The ICONET network itself was called a cluster (ARCNET’s term for a LAN), and each computer on the network had a unique node number. This node number was configured by Burroughs when you ordered the system and stored in the system EPROM chips on the motherboard. The LEXICON was node 1, while ICONs were nodes 16-47 since you could connect up to 32 ICONs to a single LEXICON using ICONET. If your classroom had a second LEXICON, it would be node 2 and the ICONs that connected to it would be nodes 48-79.

As you can see here from my login output, I’m logged into the LEXICON from an ICON that has node number 18 on the first ICONET network (cluster 1):

QNX login

Since all ICON users are using a filesystem on the LEXICON, the node number of the LEXICON is rarely shown or used in commands. However, it is displayed when you run the pwd (print working directory) command. For example, the following output indicates that I’m connected to the LEXICON with node number 1 ([1]), using the filesystem on the first disk drive (1:) and currently in the /config/print directory:

QNX pwd

What can we learn from all of this?

I think the most important takeaway from the ICON project is that client-server architecture worked very well back in 1984. For a decade, ICONs were used in nearly all schools across the province, and they enjoyed a reliable connection to their LEXICON file server across ICONET. All software, files, and printers were accessed across ICONET, and QNX proved to be a fast and stable network operating system.
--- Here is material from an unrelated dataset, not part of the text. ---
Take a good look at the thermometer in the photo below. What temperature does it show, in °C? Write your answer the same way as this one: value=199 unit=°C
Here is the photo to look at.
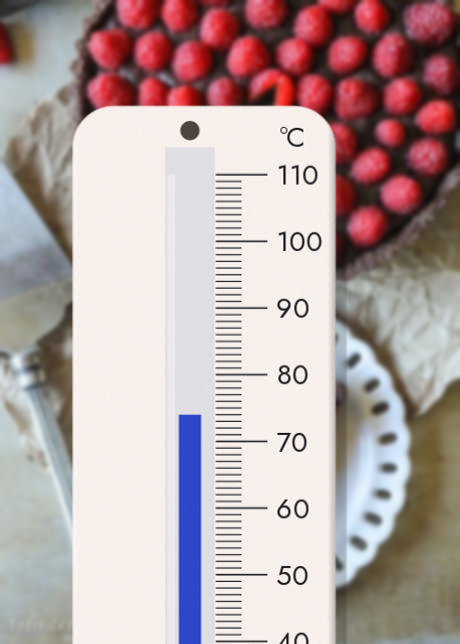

Of course, we take this architecture for granted today. Most of our files and software now exist on cloud servers, and everything and everyone are connected to the Internet. When I worked for Sun Microsystems back in the 1990s, the slogan “the network is the computer” was our modus operandi and widely considered revolutionary at the time. But that was a decade after the ICON project was already putting it to good use in the classroom.

Another important takeaway from the ICON project is that computing platforms should only be designed by commercial vendors, and not government organizations. While the ICON project had a solid design all around, its non-commercial nature meant that there were few software programs available for it. In fact, nearly all software created for the ICON had to be funded by a government grant. The massive software industry for the commercial Commodore, Apple and IBM PC platforms made the ICON look less practical and more costly. Worse yet, there was no way that the government could afford to keep evolving ICON hardware as fast as commercial hardware vendors at the time. In other words, the commercial PC industry made ICON hardware look obsolete very quickly. Together, these factors led to the ICON project’s demise in 1994, and I doubt we’ll ever see another government-designed computer as a result.

Regardless, I think the ICON, LEXICON and ICONET were an amazing technical achievement in 1984 and something that we should look back on fondly. Too bad nearly all of them were destroyed in 1994.